Христоф сделал вид, будто он только сейчас узнал высоких гостей.
— Вы здесь, господин бургомистр? — воскликнул он, широко раскрыв глаза. — Вот приятная неожиданность! Никогда бы не мог подумать, что увижу вас в лагере!.. — и он прикрикнул на стражей: — Назад, ополченцы! Разве вы не видите, кто эти господа? Разве вам не понятно, что сам Таллин к нам пришел? Как могло случиться такое тяжкое недоразумение? — и опять он, хитрый лис, повернулся к Зандштеде. — Поверьте, господин бургомистр, я и мой брат в этом нисколько не виноваты. Я очень сожалею о происшедшем…
— Хорошо, хорошо, — бургомистр был, кажется, удовлетворен извинениями. — А теперь исполните немедленно желание этого господина. Этот господин… Барон Каспар фон Мённикхузен.
— Каспар фон Мённикхузен!.. — повторил Христоф явно с притворным удивлением. — Прошу прощения, что сразу вас не узнал.

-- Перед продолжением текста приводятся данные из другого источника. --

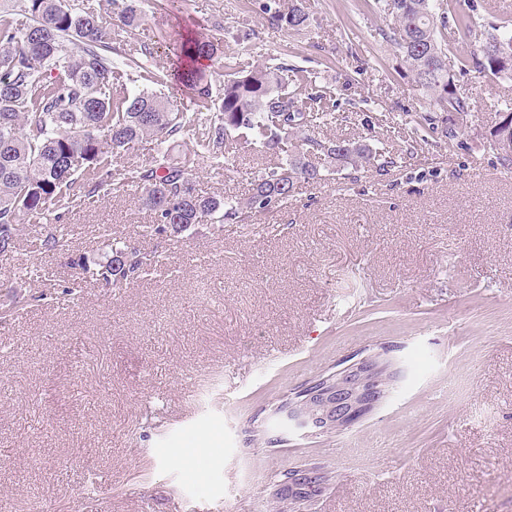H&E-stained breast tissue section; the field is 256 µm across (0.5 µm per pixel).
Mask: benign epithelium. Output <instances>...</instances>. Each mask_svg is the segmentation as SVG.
Wrapping results in <instances>:
<instances>
[{
  "label": "benign epithelium",
  "mask_w": 512,
  "mask_h": 512,
  "mask_svg": "<svg viewBox=\"0 0 512 512\" xmlns=\"http://www.w3.org/2000/svg\"><path fill=\"white\" fill-rule=\"evenodd\" d=\"M395 374L381 355L362 356L288 393L273 414L304 435L347 429L386 397Z\"/></svg>",
  "instance_id": "obj_1"
}]
</instances>
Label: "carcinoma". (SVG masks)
I'll use <instances>...</instances> for the list:
<instances>
[{
  "label": "carcinoma",
  "instance_id": "obj_1",
  "mask_svg": "<svg viewBox=\"0 0 512 512\" xmlns=\"http://www.w3.org/2000/svg\"><path fill=\"white\" fill-rule=\"evenodd\" d=\"M428 2L385 0L394 26L379 29L378 35L395 47L432 111L452 107L459 123L450 128L448 146L461 148L470 112L456 93L448 55L461 71L472 65L485 78L512 81V69L500 65V48L512 46V19L487 27L473 4L464 10L458 0H448L438 16ZM22 12L26 21L21 24L0 19V252L15 247L18 225L44 217L52 202L73 190L79 179L90 176L95 191L110 194L112 157L131 142L155 138L163 143L189 127L186 115L172 111L156 92L142 90L112 103L113 46L103 17L78 11L64 0H24ZM266 12L272 24L292 32L303 31L309 23L306 0H296L286 14L269 8ZM218 51L214 42L197 40L180 43L178 53L212 59ZM285 71L275 65L228 74L201 147L214 159L252 145L276 157L286 153L288 159L267 166L243 199L199 194L185 181L184 163L159 159L134 168L131 183L155 215L150 232L178 234L205 220L233 224L248 211L284 205L298 182L322 179V160L338 170L383 172L392 164L391 157L366 143L354 142L342 154L336 152L335 140L299 137L300 130H292L290 122L304 117L303 106L323 100L324 93H307L302 81L288 96L280 95ZM177 81L194 91L196 105L211 102L209 85L193 71L178 74ZM504 134L512 136V106L486 138V148L509 169L512 155L500 154L496 146ZM298 137L301 143L292 145ZM104 248L102 258L81 256L74 264L107 288L123 287L152 264L136 249L110 239ZM323 483L324 477L314 475L286 492L313 497Z\"/></svg>",
  "mask_w": 512,
  "mask_h": 512
}]
</instances>
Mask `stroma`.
<instances>
[{
	"label": "stroma",
	"instance_id": "1",
	"mask_svg": "<svg viewBox=\"0 0 512 512\" xmlns=\"http://www.w3.org/2000/svg\"><path fill=\"white\" fill-rule=\"evenodd\" d=\"M112 26L113 97L160 89L194 131L212 113L156 86L178 38L219 42L241 66L287 67L325 92L308 127L391 156L387 174L299 182L288 204L236 224L152 236L124 177L162 156L188 161L201 194L246 197L267 158L197 156L191 138L131 143L111 194L83 182L0 254V512H266L286 470L330 477L293 512H512V170L484 142L512 82L475 70L457 91L473 123L463 148L421 117L423 94L364 0H308L291 33L266 13L294 0H68ZM140 23L123 25V6ZM162 262L114 290L75 258L101 226ZM62 253H33L47 232ZM397 372L348 429L282 430L289 391L355 356Z\"/></svg>",
	"mask_w": 512,
	"mask_h": 512
}]
</instances>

Да как было узнать! Я видел вас всего пару раз в жизни и то издалека. Все больше — слышал… А чего желает прославленный рыцарь?

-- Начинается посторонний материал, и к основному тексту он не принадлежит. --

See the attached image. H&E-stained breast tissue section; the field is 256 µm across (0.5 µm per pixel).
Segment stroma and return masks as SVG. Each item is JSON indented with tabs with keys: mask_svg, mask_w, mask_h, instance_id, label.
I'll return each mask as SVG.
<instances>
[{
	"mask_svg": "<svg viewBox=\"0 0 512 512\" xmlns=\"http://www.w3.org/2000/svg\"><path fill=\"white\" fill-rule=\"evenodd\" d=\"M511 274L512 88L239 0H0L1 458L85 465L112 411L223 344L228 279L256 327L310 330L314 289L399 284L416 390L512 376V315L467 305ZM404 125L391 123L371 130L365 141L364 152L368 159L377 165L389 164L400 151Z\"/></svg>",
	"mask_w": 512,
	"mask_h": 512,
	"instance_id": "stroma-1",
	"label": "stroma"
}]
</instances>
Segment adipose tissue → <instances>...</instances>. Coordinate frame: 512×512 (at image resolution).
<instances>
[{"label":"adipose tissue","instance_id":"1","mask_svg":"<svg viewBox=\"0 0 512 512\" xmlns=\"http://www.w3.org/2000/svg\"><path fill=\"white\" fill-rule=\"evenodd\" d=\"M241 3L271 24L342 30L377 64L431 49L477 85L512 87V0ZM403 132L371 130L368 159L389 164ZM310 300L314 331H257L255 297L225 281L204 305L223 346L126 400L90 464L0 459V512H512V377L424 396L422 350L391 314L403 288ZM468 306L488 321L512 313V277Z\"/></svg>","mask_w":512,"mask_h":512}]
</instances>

— Отдайте мне сейчас мою дочь! — все еще тяжело дыша после схватки, гневно воскликнул Мённикхузен.
— Вашу дочь? Какую такую дочь?.. — не понял Христоф Шенкенберг, поглядывая на стены и башни Таллина, высившиеся вдалеке; Христоф явно тянул время, надеясь на скорое возвращение брата.
— Она звала меня только что. Вот из этого шатра.
— Ничего не понимаю, — пожал плечами Христоф. — Разве там ваша дочь, барон?
— Она кричала, и ей зажали рот… — Мённикхузен вне себя от негодования ступил ко входу в шатер.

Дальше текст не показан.